- **Source data**:

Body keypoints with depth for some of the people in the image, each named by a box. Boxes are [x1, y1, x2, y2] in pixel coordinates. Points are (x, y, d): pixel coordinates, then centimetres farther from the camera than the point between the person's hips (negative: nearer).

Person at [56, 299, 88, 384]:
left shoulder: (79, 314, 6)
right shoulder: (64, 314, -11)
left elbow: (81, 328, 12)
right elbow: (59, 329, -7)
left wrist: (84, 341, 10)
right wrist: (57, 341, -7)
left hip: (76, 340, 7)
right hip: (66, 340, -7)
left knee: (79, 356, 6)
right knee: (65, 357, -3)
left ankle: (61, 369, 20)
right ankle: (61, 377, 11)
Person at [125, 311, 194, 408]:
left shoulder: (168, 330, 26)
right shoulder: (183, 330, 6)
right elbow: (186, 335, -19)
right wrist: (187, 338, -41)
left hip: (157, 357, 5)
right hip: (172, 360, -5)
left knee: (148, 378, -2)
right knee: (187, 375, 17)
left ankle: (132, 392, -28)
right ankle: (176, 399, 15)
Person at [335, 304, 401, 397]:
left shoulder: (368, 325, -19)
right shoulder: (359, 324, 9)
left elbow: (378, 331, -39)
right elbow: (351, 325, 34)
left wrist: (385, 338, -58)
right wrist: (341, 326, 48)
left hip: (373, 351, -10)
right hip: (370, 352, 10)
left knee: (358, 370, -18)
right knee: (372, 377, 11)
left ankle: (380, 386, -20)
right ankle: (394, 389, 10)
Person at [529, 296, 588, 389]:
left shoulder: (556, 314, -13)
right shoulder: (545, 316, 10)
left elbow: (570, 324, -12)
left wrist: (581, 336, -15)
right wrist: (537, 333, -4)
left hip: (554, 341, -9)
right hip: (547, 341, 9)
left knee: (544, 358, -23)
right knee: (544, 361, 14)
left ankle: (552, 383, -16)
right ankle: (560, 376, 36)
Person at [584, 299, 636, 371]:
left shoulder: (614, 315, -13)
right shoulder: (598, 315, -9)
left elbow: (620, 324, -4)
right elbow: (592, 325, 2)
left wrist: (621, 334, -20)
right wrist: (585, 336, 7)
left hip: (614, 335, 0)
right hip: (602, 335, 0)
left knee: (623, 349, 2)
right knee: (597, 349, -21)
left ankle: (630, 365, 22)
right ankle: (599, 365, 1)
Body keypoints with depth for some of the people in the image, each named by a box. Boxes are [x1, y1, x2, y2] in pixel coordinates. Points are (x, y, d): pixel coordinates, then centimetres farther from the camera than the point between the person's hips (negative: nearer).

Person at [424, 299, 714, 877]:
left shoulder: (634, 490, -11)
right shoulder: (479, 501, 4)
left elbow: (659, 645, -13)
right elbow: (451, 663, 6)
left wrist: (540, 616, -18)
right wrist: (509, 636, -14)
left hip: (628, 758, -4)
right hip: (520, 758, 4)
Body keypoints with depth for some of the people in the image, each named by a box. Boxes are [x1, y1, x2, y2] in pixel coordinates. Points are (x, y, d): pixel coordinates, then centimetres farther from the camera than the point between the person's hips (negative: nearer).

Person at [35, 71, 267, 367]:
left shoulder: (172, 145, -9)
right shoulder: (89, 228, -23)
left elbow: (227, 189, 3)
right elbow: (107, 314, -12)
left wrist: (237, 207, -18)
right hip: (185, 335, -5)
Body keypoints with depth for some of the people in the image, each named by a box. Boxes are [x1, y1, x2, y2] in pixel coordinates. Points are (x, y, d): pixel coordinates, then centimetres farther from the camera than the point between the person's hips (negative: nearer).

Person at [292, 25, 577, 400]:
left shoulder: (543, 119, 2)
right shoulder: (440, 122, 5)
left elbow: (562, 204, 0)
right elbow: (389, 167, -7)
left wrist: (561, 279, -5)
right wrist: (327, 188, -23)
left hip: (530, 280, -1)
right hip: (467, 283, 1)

- **WHAT IS EXPECTED**:
If a line in the records includes the string "knee", copy it.

- **FINISHED EXERCISE**:
left knee: (79, 356, 6)
right knee: (65, 357, -3)
left knee: (148, 378, -2)
right knee: (187, 375, 17)
left knee: (358, 370, -18)
right knee: (372, 377, 11)
left knee: (544, 358, -23)
right knee: (544, 361, 14)
left knee: (623, 349, 2)
right knee: (597, 349, -21)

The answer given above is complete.